[Data entries]

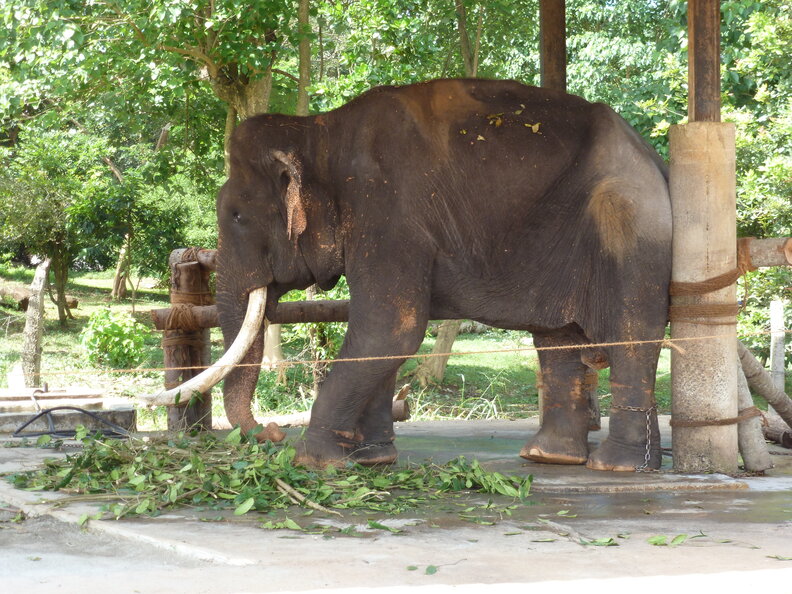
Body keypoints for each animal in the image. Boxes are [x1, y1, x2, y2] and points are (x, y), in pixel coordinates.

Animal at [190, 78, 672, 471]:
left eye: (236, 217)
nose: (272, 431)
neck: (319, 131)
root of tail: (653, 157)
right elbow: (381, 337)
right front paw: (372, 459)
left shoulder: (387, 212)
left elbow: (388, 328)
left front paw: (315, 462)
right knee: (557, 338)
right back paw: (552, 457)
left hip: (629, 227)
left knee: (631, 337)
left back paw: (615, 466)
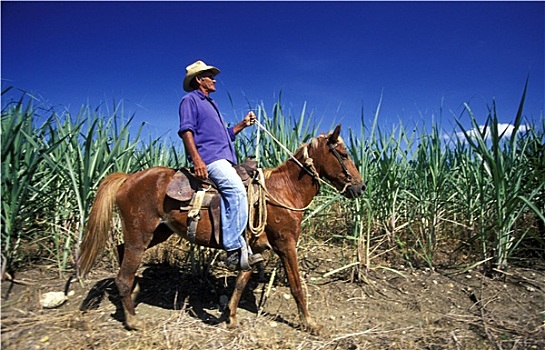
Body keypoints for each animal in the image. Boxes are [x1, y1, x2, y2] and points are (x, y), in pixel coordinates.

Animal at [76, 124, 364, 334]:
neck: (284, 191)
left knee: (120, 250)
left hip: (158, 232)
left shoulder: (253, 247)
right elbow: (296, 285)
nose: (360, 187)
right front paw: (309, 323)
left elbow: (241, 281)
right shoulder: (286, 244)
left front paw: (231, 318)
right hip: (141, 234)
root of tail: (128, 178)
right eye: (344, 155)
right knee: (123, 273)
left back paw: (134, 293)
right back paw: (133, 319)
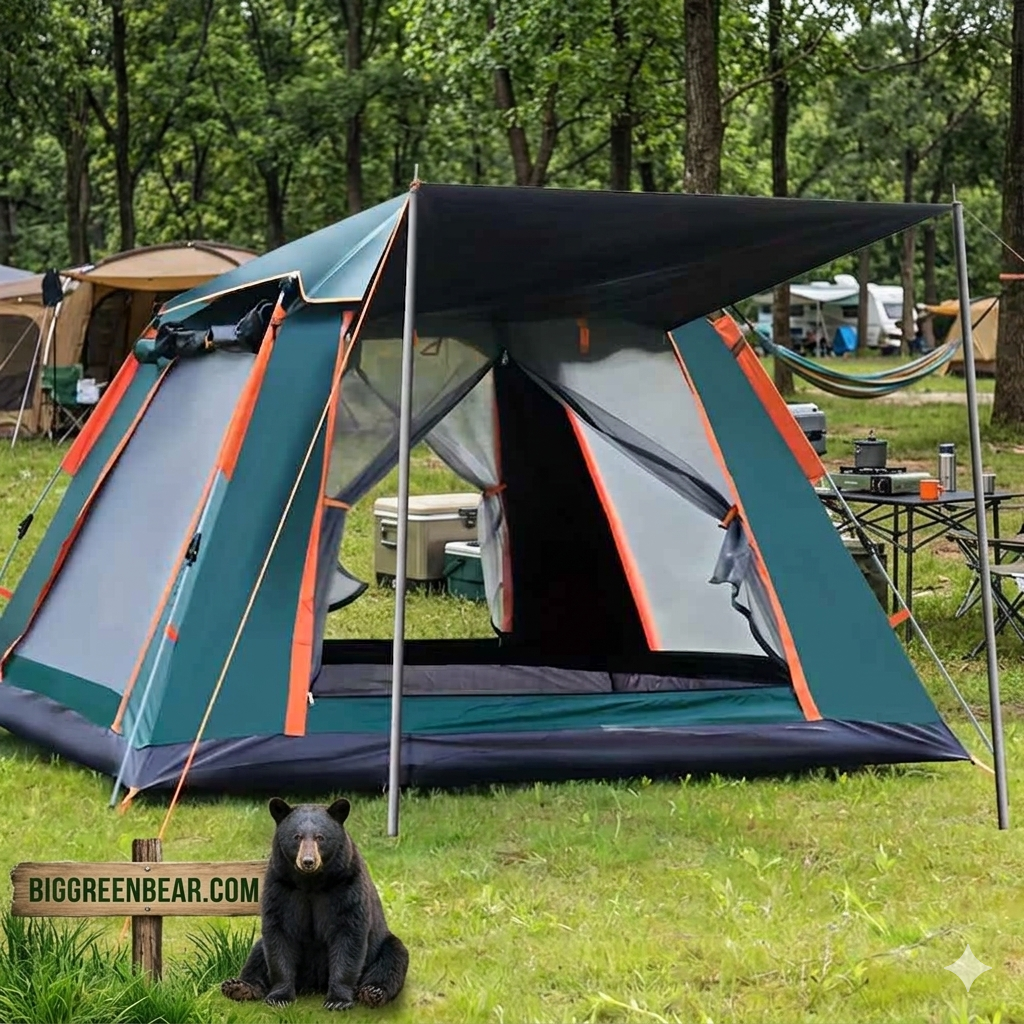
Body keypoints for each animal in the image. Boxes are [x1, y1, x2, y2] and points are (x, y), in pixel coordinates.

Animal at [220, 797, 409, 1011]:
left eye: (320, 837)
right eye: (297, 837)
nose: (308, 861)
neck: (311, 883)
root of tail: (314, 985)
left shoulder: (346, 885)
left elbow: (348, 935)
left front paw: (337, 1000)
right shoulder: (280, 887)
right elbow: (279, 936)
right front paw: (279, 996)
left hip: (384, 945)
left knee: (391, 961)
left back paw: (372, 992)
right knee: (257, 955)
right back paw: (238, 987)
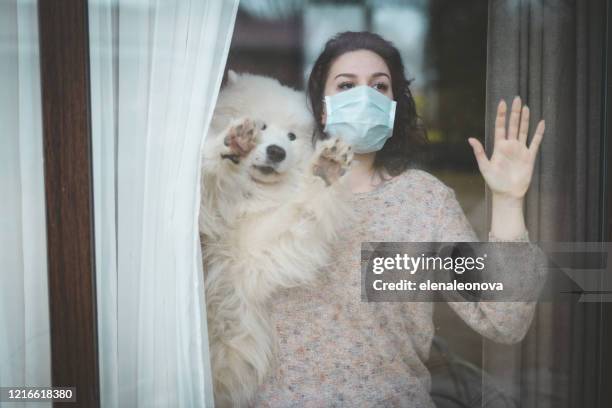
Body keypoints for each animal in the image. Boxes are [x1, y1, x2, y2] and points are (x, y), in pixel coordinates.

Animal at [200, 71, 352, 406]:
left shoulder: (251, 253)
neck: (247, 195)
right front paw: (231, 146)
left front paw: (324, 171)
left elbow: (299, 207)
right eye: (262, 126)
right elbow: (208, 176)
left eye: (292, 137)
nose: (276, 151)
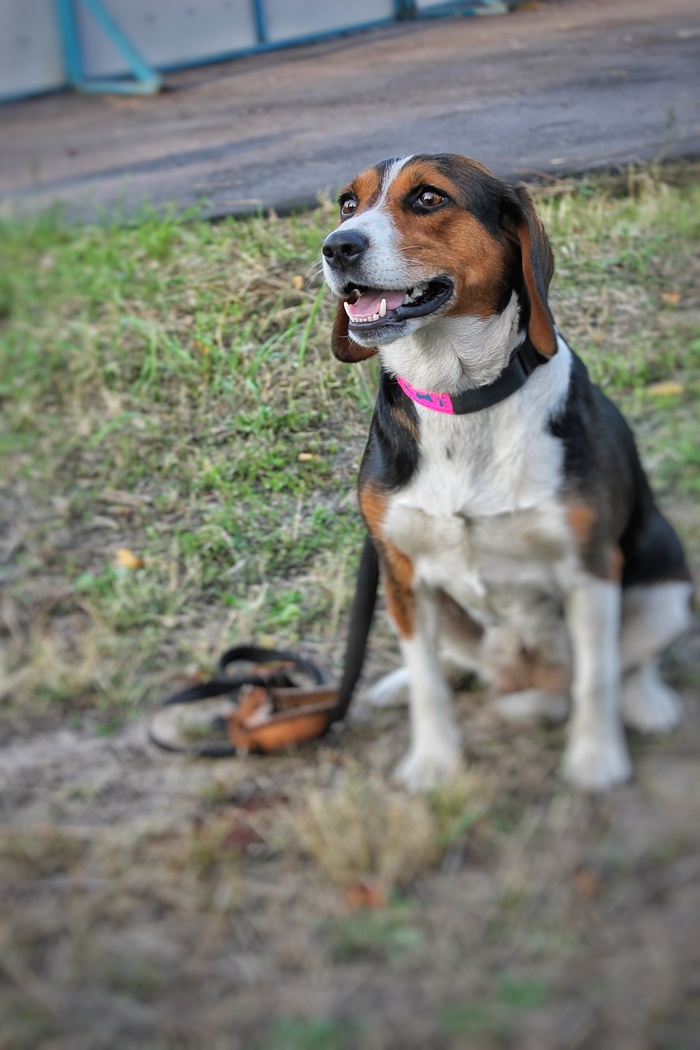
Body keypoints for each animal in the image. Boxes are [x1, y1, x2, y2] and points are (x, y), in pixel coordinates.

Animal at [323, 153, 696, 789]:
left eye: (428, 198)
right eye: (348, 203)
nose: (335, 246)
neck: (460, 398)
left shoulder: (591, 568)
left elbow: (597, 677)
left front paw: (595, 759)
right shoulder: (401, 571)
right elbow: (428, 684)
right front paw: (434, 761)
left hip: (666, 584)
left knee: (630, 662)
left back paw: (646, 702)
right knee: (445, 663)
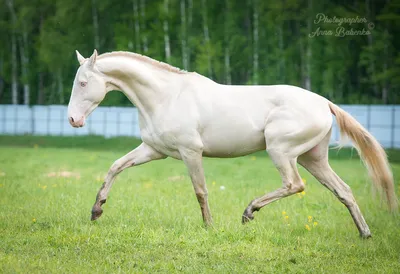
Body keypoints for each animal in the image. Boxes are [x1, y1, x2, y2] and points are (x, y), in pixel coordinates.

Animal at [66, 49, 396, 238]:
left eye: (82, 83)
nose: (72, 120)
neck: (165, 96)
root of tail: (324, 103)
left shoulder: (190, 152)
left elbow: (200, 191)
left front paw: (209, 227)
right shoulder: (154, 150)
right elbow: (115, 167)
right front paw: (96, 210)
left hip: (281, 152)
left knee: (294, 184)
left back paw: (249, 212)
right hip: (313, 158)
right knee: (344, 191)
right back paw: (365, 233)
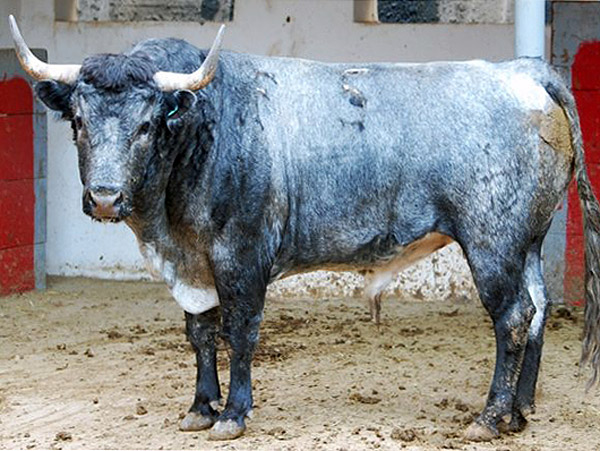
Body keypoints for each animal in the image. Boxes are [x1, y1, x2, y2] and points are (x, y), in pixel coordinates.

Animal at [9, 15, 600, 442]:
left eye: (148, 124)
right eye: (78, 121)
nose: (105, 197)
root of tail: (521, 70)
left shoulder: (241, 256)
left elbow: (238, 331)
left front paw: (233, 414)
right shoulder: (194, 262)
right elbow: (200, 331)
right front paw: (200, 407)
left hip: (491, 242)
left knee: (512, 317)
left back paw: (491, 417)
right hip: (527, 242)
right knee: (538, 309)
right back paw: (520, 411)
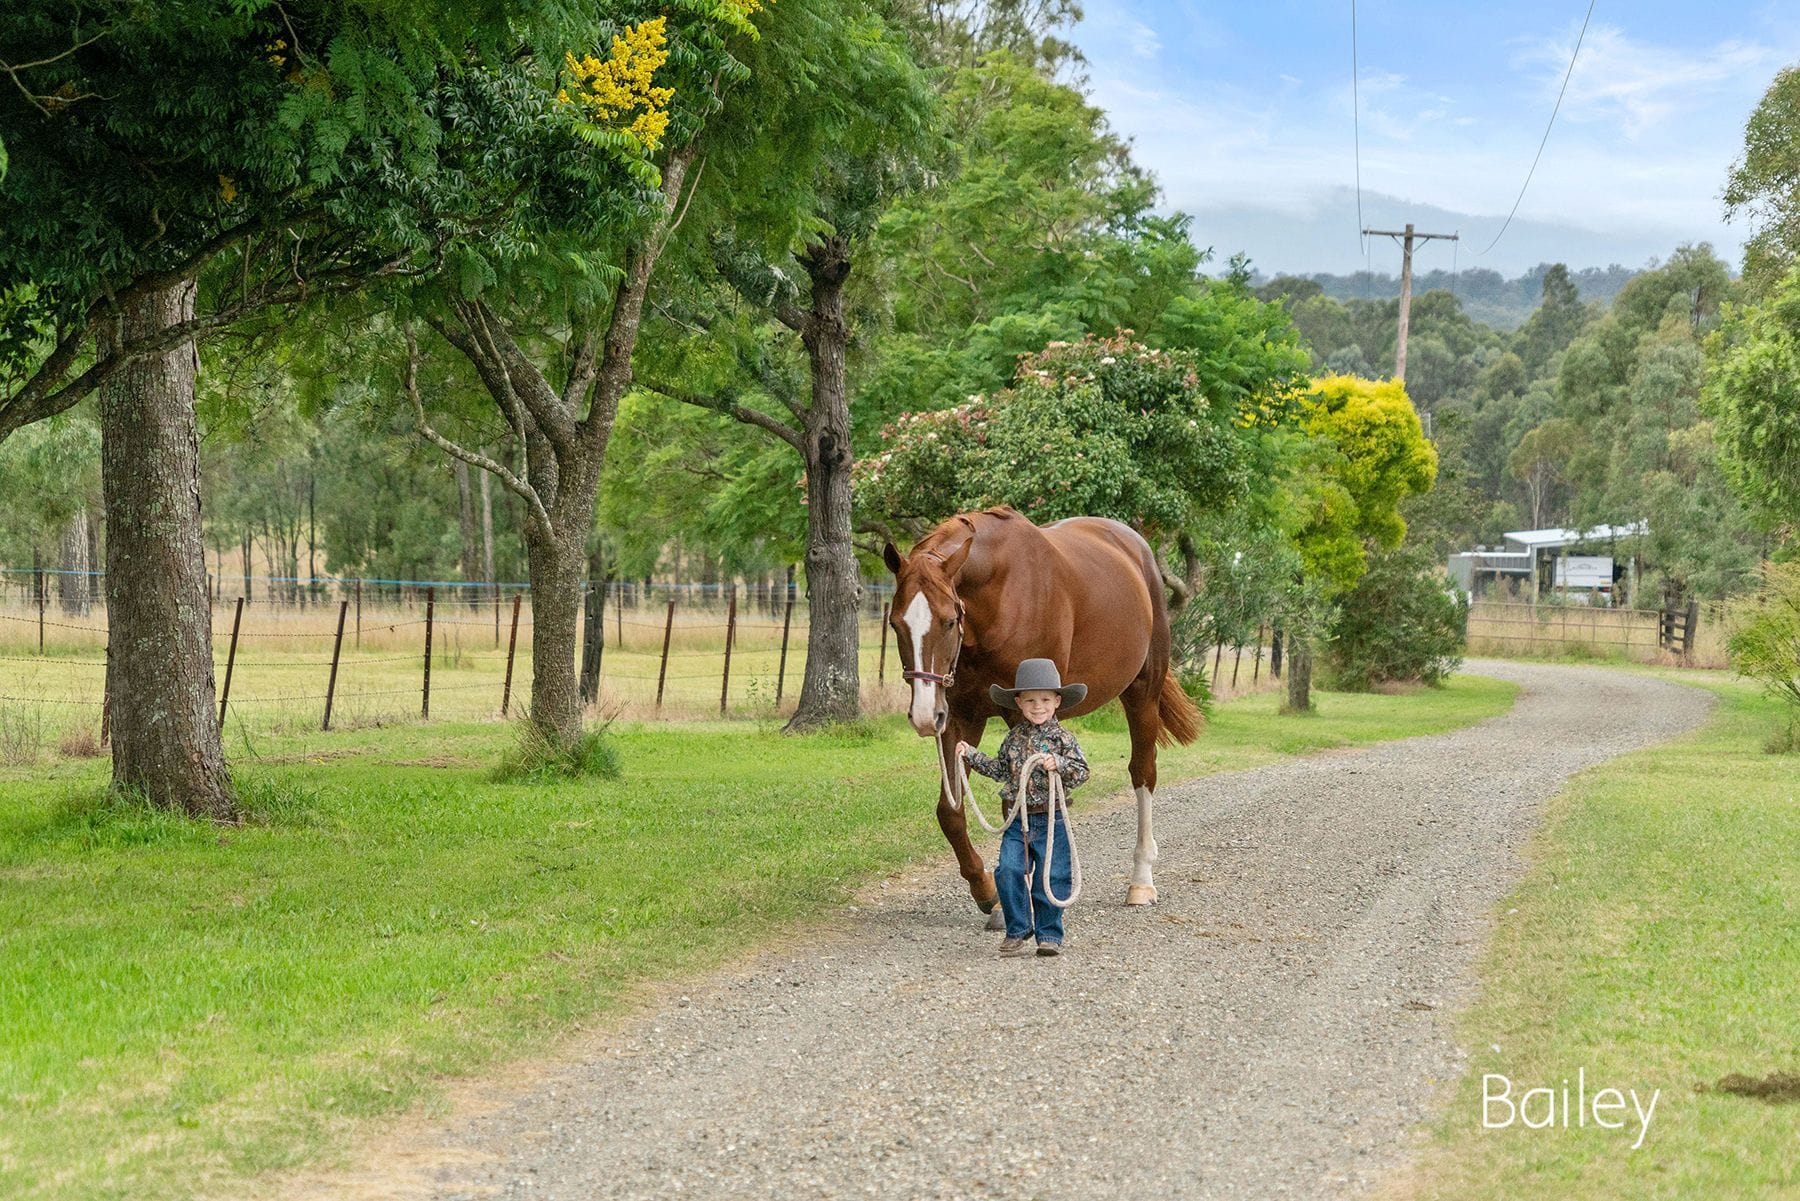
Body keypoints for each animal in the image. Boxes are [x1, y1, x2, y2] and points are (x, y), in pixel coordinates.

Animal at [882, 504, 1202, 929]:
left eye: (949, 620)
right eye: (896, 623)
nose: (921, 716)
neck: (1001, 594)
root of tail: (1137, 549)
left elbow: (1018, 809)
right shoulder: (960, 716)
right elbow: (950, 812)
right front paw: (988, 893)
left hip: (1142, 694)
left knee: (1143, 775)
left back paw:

## Assigned task:
Filter the records above for the string "back" and copy each matching line.

## Completed task:
right back paw: (552, 457)
left back paw: (615, 466)
left back paw: (134, 293)
right back paw: (133, 319)
left back paw: (372, 992)
right back paw: (238, 987)
left back paw: (646, 702)
left back paw: (249, 212)
right back paw: (365, 233)
left back paw: (491, 417)
right back paw: (520, 411)
left back paw:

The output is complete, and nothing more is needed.